Discussion
rwmj: https://archive.ph/S8ajd"Enrichment" apparently is their term for adding information to the CVE database.
DeepYogurt: Long overdue to be honest.
smsm42: [delayed]
j16sdiz: TBH, I don't see much enrichment they are giving in last 5 or 6 years.
Retr0id: Maybe we should just assign UUIDs
zbentley: Very true. So many regulated/government security contexts use “critical” or “high” sev ratings as synonymous for “you can’t declare this unexploitable in context or write up a preexisting-mitigations blurb, you must take action and make the scanner stop detecting this”, which leads to really stupid prioritization and silliness.

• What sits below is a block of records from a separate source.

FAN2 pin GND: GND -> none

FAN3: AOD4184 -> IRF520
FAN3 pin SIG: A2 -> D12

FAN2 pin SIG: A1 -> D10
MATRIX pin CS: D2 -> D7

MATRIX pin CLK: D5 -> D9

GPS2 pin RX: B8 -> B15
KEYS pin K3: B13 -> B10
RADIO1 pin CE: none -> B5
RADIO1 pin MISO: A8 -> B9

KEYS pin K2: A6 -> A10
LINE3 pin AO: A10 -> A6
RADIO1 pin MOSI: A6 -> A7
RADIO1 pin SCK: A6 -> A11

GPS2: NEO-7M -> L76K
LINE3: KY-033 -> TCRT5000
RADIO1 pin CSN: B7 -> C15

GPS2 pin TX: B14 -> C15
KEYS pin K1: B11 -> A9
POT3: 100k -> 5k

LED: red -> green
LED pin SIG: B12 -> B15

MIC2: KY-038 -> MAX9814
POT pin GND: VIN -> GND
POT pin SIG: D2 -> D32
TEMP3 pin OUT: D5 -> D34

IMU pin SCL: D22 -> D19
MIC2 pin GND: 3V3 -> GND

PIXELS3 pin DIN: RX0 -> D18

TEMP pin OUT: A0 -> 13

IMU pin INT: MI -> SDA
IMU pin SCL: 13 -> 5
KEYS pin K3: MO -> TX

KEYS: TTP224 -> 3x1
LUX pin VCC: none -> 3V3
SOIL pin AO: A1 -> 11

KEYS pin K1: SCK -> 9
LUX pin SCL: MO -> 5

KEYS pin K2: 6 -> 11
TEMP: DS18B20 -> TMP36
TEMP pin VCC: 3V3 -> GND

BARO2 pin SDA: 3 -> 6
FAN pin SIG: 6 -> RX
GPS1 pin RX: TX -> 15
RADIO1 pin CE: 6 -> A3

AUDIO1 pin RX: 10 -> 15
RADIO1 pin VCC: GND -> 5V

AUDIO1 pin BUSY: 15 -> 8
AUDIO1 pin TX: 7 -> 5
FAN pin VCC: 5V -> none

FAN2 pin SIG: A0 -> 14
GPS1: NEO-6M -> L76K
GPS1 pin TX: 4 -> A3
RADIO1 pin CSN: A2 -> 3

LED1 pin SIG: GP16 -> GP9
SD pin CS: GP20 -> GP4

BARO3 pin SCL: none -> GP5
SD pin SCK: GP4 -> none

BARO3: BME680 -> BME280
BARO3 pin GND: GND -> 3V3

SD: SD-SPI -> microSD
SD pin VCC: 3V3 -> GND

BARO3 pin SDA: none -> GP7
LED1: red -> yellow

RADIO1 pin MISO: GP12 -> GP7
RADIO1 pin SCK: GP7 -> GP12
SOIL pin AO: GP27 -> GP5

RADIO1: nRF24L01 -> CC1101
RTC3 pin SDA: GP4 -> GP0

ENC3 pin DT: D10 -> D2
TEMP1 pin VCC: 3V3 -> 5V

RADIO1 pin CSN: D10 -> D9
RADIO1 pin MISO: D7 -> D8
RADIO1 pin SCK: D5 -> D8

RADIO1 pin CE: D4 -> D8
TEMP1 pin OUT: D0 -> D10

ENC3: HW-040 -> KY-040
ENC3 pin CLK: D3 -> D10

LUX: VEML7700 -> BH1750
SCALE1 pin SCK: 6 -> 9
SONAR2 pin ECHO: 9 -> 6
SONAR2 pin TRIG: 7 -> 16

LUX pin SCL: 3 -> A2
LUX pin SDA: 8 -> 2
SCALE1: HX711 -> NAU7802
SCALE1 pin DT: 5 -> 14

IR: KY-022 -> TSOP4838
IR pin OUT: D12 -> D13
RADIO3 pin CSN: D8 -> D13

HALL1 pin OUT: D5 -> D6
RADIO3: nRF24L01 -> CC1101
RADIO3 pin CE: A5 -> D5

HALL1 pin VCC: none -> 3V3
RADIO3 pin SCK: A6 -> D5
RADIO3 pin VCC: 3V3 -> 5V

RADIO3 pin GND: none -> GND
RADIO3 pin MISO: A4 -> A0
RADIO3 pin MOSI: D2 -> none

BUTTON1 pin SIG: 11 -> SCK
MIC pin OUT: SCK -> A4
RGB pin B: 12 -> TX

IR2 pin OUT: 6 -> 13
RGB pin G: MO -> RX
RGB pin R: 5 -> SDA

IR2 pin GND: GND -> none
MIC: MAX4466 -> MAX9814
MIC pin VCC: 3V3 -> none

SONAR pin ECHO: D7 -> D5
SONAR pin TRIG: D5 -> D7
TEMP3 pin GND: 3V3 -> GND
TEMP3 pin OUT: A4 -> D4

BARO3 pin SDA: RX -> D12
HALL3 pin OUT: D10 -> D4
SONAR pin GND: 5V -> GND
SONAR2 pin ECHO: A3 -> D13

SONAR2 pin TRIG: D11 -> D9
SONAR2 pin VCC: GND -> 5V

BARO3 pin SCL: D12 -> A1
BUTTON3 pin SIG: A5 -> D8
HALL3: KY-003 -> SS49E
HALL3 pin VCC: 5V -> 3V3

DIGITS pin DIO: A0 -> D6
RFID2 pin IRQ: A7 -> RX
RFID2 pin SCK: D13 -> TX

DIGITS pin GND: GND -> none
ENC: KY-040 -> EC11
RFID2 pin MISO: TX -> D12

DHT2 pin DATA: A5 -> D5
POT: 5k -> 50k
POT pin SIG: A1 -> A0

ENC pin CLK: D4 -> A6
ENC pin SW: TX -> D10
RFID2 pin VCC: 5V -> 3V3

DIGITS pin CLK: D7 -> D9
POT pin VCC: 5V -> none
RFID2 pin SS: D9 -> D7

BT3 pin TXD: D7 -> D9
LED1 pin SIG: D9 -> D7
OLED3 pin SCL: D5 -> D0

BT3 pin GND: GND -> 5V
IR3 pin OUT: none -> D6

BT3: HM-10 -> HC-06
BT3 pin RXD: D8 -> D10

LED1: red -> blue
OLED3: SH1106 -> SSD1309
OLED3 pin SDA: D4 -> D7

tptacek: The NVD was an absolutely wretched source of severity data for vulnerabilities and there is no meaningful impact to vendors/submitters supplying their own CVSS scores, other than that it continues the farce of CVSS in a reduced form, which is a missed opportunity.
shevy-java: > Going forward, NIST says its staff will only add data—in a process called enrichment—only for important vulnerabilities.Now - I am not saying I disagree with everything here, mind you; I guess everyone may agree that CVEs may range in severity. But then the question also is ... what is the point of an organisation that is cut down to, say, handle 1% of CVEs - and ignore the rest? Why have such an organisation then to begin with?I don't have enough data to conclude anything, but from a superficial glance it kind of seems like trying to cut down on standards or efficiency.
tsimionescu: NIST does many other things in addition to handling the CVE database.